Алексей Ильич начал с песни «Среди долины ровный», будто забыв, как не удалась она ему в клубе, три часа назад. Теперь ему не казалось, что поет вовсе не он, а некто безликий и безучастный, стоящий рядом. Он погружался в песню с незнакомой прежде отрадой, как если бы рано утром входил, разгоряченный, в прохладную реку, чтобы отдаться воле сильного и плавного течения. И пел сейчас он сам, Алексей Жребенцев, — мудрый и добрый, хотя и одинокий, но не сломленный бедами, не потерявший веры в счастье, как тот дуб из песни, — высокий дуб, развесистый, в могучей красоте. Каждое слово слетало соколом, сплывало лебедью с его губ, каждая нота больно и сладко звенела в сердце. И вскипели в нем слезы, овеяло холодком восторга, когда течение песни выносило его к просторному зеленому берегу — «мне родину, мне милую, мне милой дайте взгляд».
Первое, что он заметил, окончив, удивление коллег: мол, не ожидали от тебя, брат, этакой прыти. Ирочка с Зиночкой так и застыли с вытянутыми шейками, точно Жребенцев только что сотворил чудо — воспарил в воздух над Дивным полем или, на худой конец, поднял одной левой камень-валун. Он знал, что кое-кто из артистов не любил его, считал заносчивым не в меру таланта. В другое время он обиделся бы, но сейчас не мог — еще жило в нем настроение песни. Тем более внимание артистов тут же переключилось на старух: когда Жребенцев поклонился им, они поднялись со снопов и в свою очередь низко, поясно поклонились ему. Это было так неожиданно, что вызвало легкую оторопь, мгновенное замешательство.

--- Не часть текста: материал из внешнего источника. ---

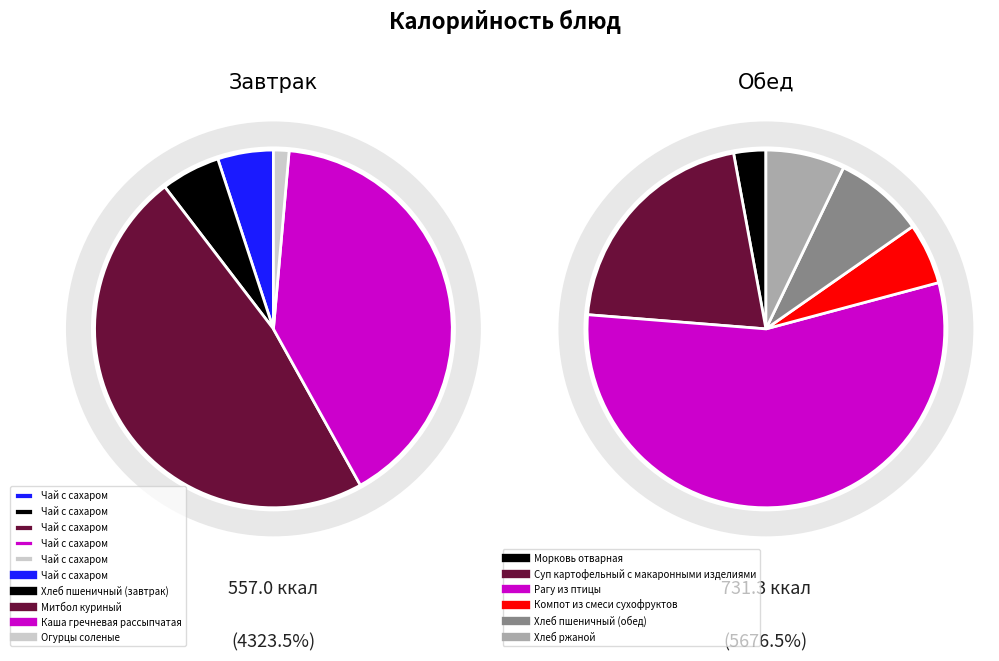

Which category has the biggest portion of the pie?

Рагу из птицы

— Бабоньки, милые! — закричал растерявшийся было Андрей Иванович. — Да кто же кланяется артистам? Им хлопать надо… Ну давайте, дружно… вот так!
Жребенцев спел старушкам еще пять песен — всё, что он исполнял в сопровождении баяна, и не без сожаления отвесил прощальный поклон. Загурский объявил об окончании концерта, все посмотрели на председателя, ожидая команды на обратный путь, но подошла к Андрею Ивановичу звеньевая Васильевна, отозвала его в сторону и что-то зашептала на ухо.